» Required action: Report how many lines of the listing below include the word "food". Give nothing but the number.

★ ★ ★ ★ ★

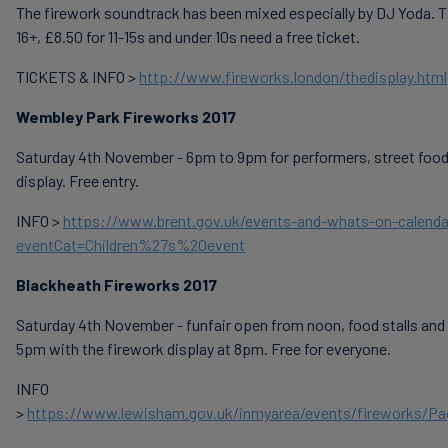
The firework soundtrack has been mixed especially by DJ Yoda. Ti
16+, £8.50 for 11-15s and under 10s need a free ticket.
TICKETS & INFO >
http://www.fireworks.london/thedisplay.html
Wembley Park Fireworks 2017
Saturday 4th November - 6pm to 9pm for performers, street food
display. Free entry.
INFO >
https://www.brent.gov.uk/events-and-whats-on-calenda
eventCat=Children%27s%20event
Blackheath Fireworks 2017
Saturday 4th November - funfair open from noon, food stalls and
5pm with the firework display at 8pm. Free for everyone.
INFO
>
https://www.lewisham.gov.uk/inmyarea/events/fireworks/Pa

★ ★ ★ ★ ★

» Solution to this exercise: 2